Freedom songs
Blog post description.
Lindsey Nicholls
10/14/20251 min read


I met Colin at Speakers’ Corner, in London. He was in his late 60’s and had the weather worn, leather brown skin of a white man who had spent his life in the sun. He was easily recognised as being from Southern Africa because of his bush hat and veld shoes.
Once we had established our shared accent was Zimbabwean, talking had an easy familiarity. In many respects the topics were all pre-set; when did you leave? How do you find living here (especially the weather)? What do you miss, and do you go back?
‘I stayed on after the elections’ he said, ‘worked on a tobacco farm and then in 2008 our land was occupied by war veterans, and we knew our time there had ended. So, we came here,’ he paused, and with some irony stated, ‘it is the motherland after all, isn’t it?’
‘What do you regret?’
‘That I didn’t use more suntan cream.’ There was a pause, he was more serious, ‘I wish I had known the war we were told to fight in was unjust.’

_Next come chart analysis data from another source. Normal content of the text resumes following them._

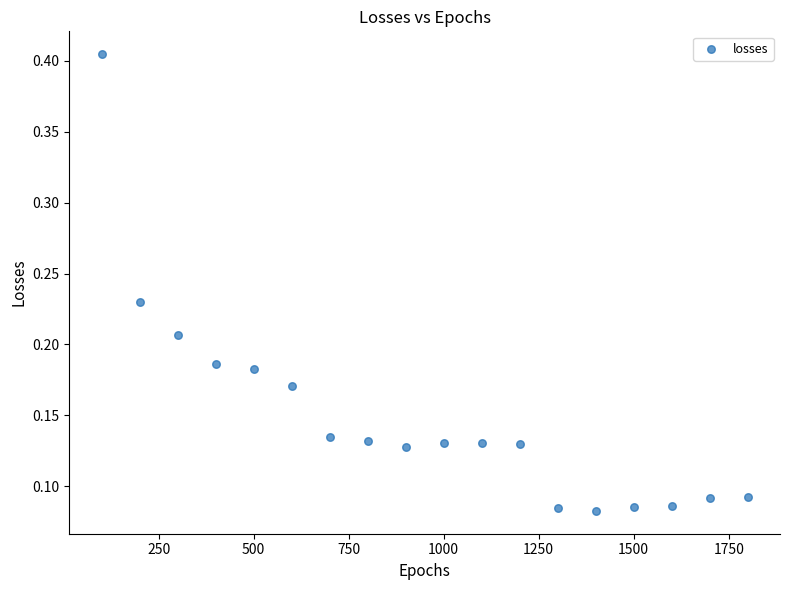

What is the range of X values (max minus min)?

1700.0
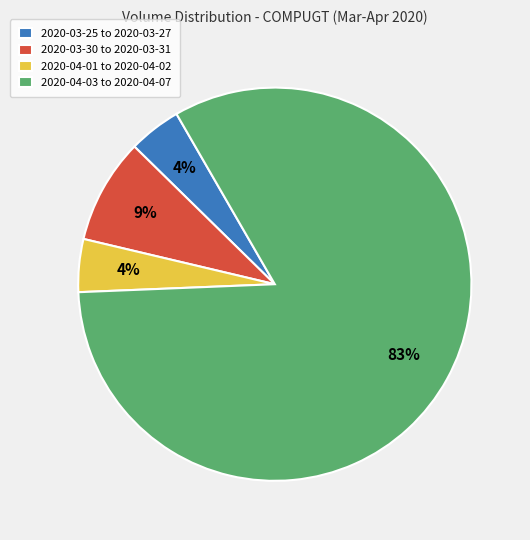

Is there any slice that represents more than half of the pie?

Yes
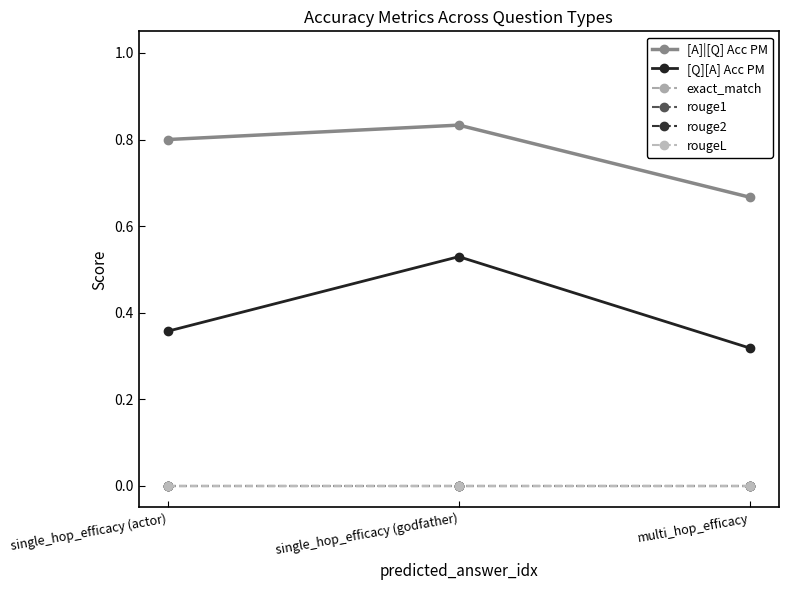

Is this an area chart (filled region under the line)?

No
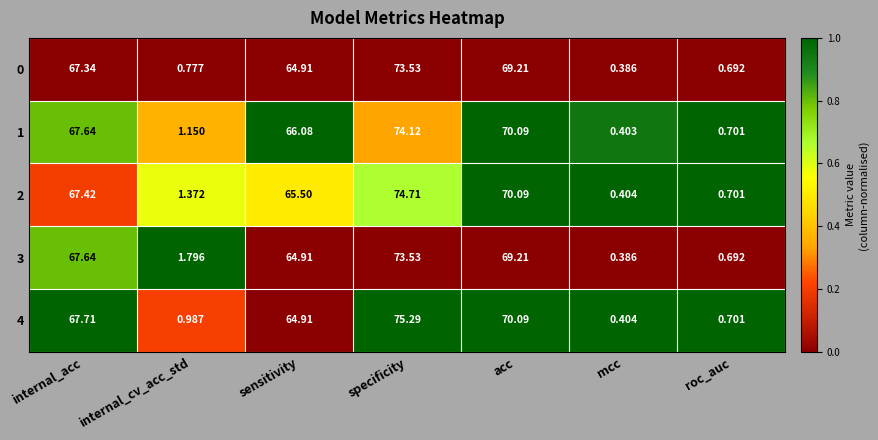

At which label does 0 first exceed 64?

internal_acc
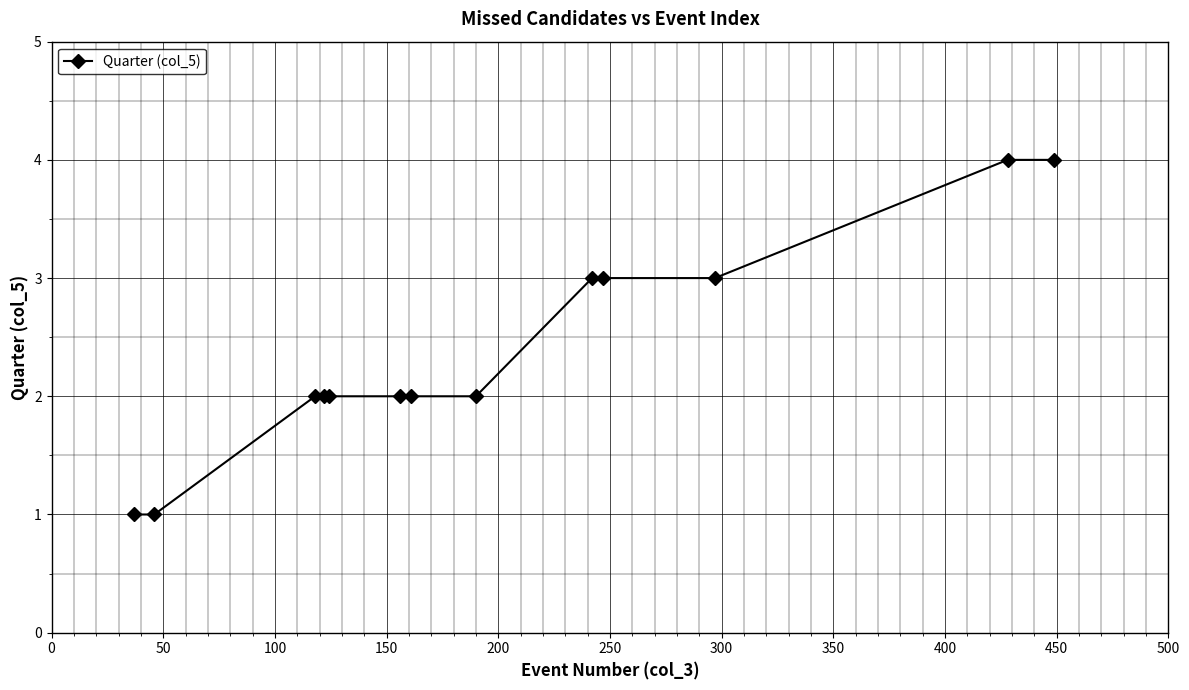

What is the value of the 12th point from the left?

4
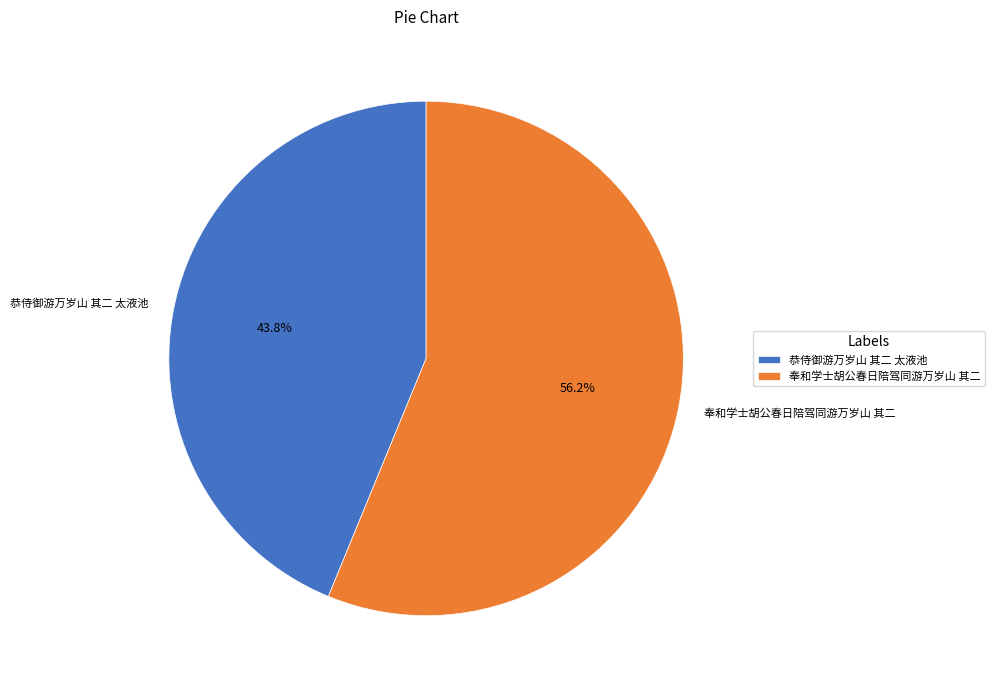

Does 奉和学士胡公春日陪驾同游万岁山 其二 account for over 50% of the chart?

Yes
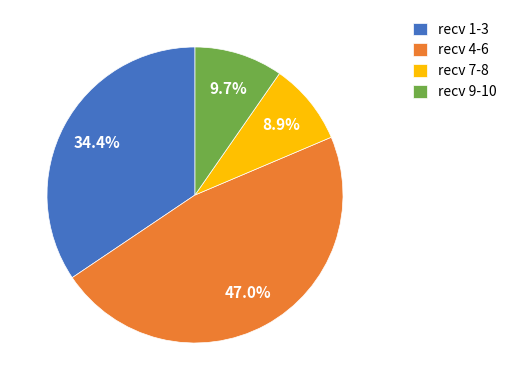

Which category has the smallest portion of the pie?

recv 7-8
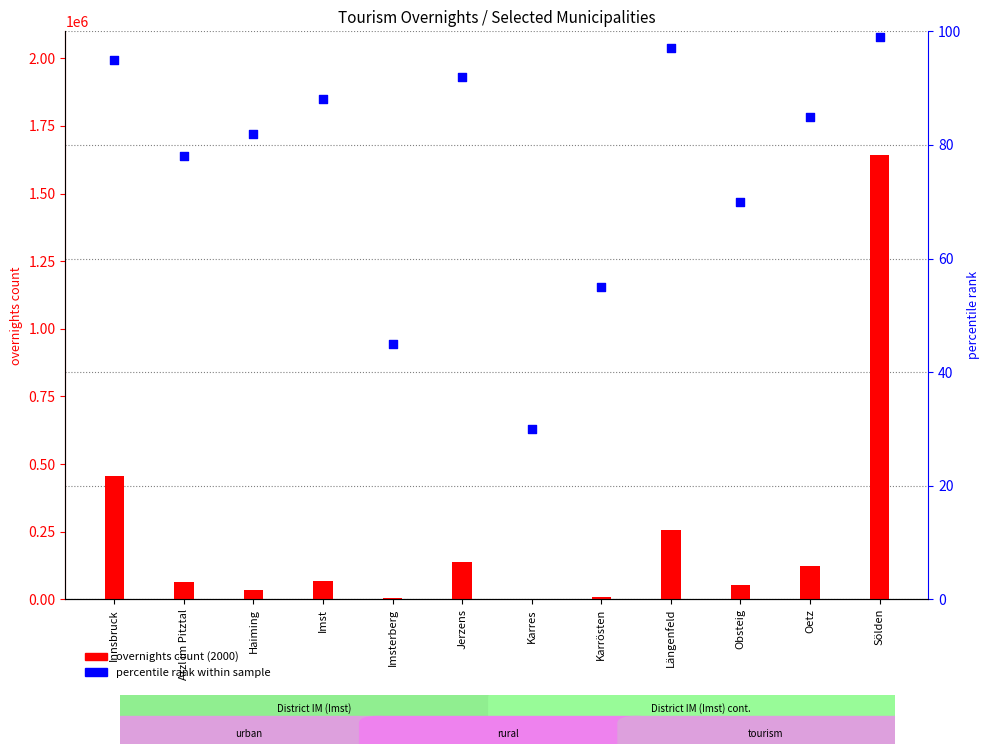

Which series has the largest Y range (max minus min)?

2000 overnights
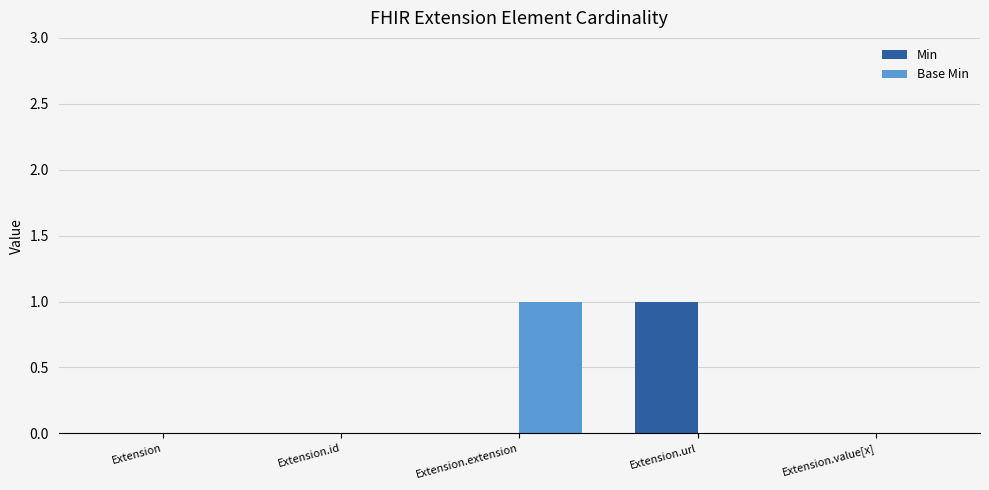

The value of Min at Extension.id is 0. True or false?

True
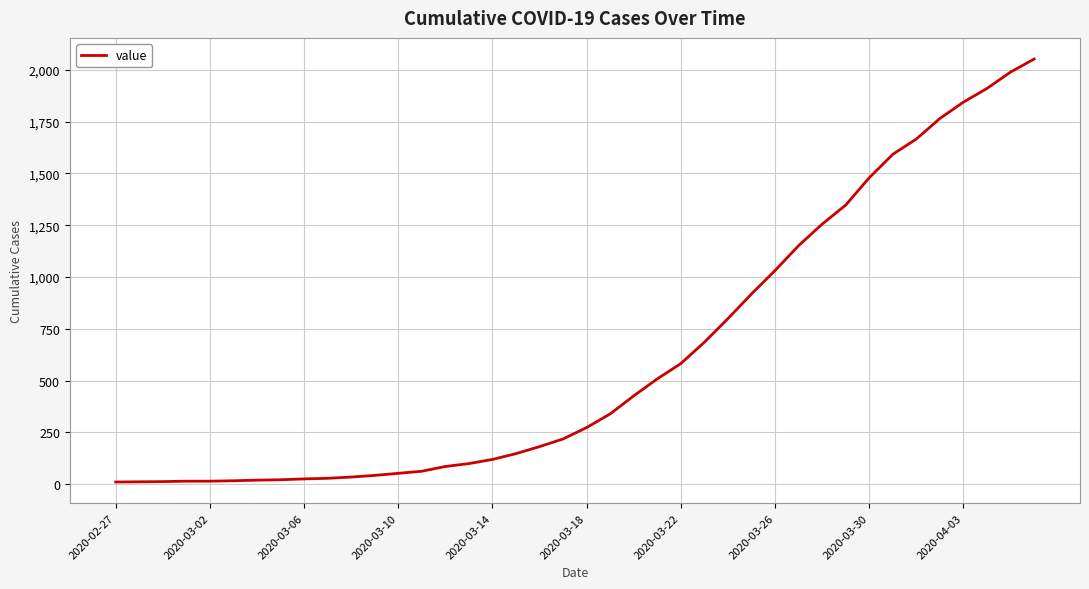

How many values are below 273?

20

He looked at the trees behind me.
‘The year before the elections, our patrol was ordered to guard a village, near the eastern highlands. We had been told guerrilla fighters from Mozambique were trying to infiltrate the local community to recruit them for the ZANU militia. That night we formed a circle round the group of huts. They were singing freedom songs, Frelimo wasn’t the enemy, we were.’